‹…› Пьесы у меня к тому времени уже запрещали намертво. Олег Ефремов от театра «Современник» носил их в Московское управление культуры. Но в ответ: «Нам этого не показывали, мы этого не читали». Куда податься? В кино? А там — «малокартинье». Распоряжение Сталина: «Картин должно быть мало, но только хорошие». И картин стало мало, но только плохие.
Я думаю, может быть, детское что-либо? Я же учителем в деревне был. Стал все же ходить по школам. Ну — учителя учат, ученики учатся. Учителя тогда еще получали зарплату, а ученики еще не знали голодных обмороков. Как вдруг в одной школе на стенке объявление: «Красные следопыты! Ищем пионера, который был в первой пионерской организации нашего города». И вдруг что-то зашевелилось внутри…
Девочка, в классе, может быть, пятом, влюблена в старшего пионервожатого. (Неточно — любит!) И вот в сердечке ее (неверно — в Сердце!) воспламенилось желание возложить на алтарь своей любви первого пионера. И она отправилась по квартирам, по улицам и дворам. Но вот что главное! Не нашла!
Так я написал. Грустно, но что делать! Жизнь грустна. Однако режиссеры Александр Митта и Ролан Быков стали уговаривать меня, чтобы я все же дал Ролану финальный монолог. Вот тут я отказался наотрез. Дело в том, что некогда меня с позором исключили из пионеров. Под барабанный бой и сиплые крики горна выдворили из лагеря. И что же теперь: «Кто шагает дружно в ряд? Пионерский наш отряд!»? «Будь готов! Всегда готов! Как Гагарин и Титов!»?
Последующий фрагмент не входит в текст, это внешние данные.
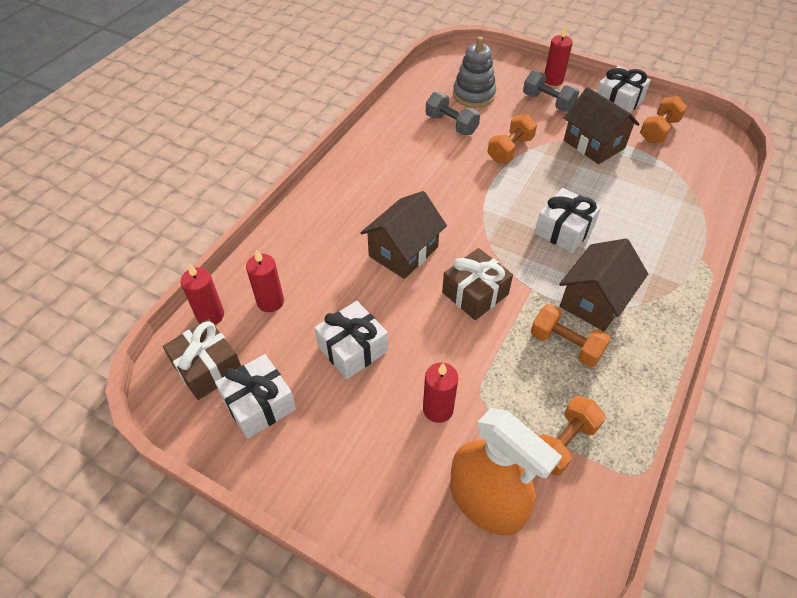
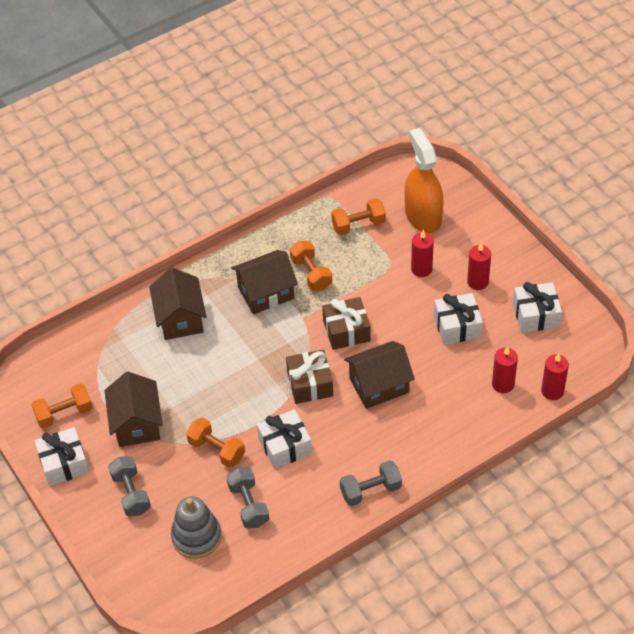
camera: 150 degrees left, 0 degrees up
(208, 368) = (564, 352): brown gift -> brown gift (310, 384)
(356, 166) = (370, 490): none -> grey dumbbell
(510, 149) = (217, 450): orange dumbbell -> orange dumbbell turned 60 degrees clockwise
(553, 80) = (98, 522): red candle -> red candle (477, 282)
(564, 230) = (239, 352): white gift -> white gift (285, 446)
(652, 239) = (180, 318): none -> brown house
[Вынос] Но Митта и Быков заперли меня в комнатке редактора Наташи Лозинской и сказали: «Пока не напишешь — не выпустим». И вот сижу, и тошно мне. Стучу в дверь. «Я пить хочу!» Дали стакан газированной воды. И опять сижу, и тошно мне. И опять стучу в дверь. «Я есть хочу!» Дали два бутерброда. Что делать, надо попытаться. И ведь допытался!
На торжественный сбор явились немолодые, но подлинные первые пионеры. А у любящей девочки ничего такого нет. Лишь отец ее дружка, по профессии трубач, но который, по правде, и пионером-то никогда не был. Хотя в детстве на него произвел впечатление какой-то эффектный горнист… И вот Ролан взбирается на сцену и произносит возбужденную сбивчивую речь. И подносит к губам школьный горн. И зазвучала мелодия (знаменитого саксофониста), не имеющая никакого отношения к пионерскому сбору. Мелодия о том, что творилось в сердечке (в Сердце!) девочки с ее невзрослой мечтой о несбыточном. Мелодия о незамечаемых нами мимолетностях жизни. Она слышна была и на школьном дворе, и на улице, и дальше, дальше…
Володин А. Несвязное // Искусство кино. 1999. № 6.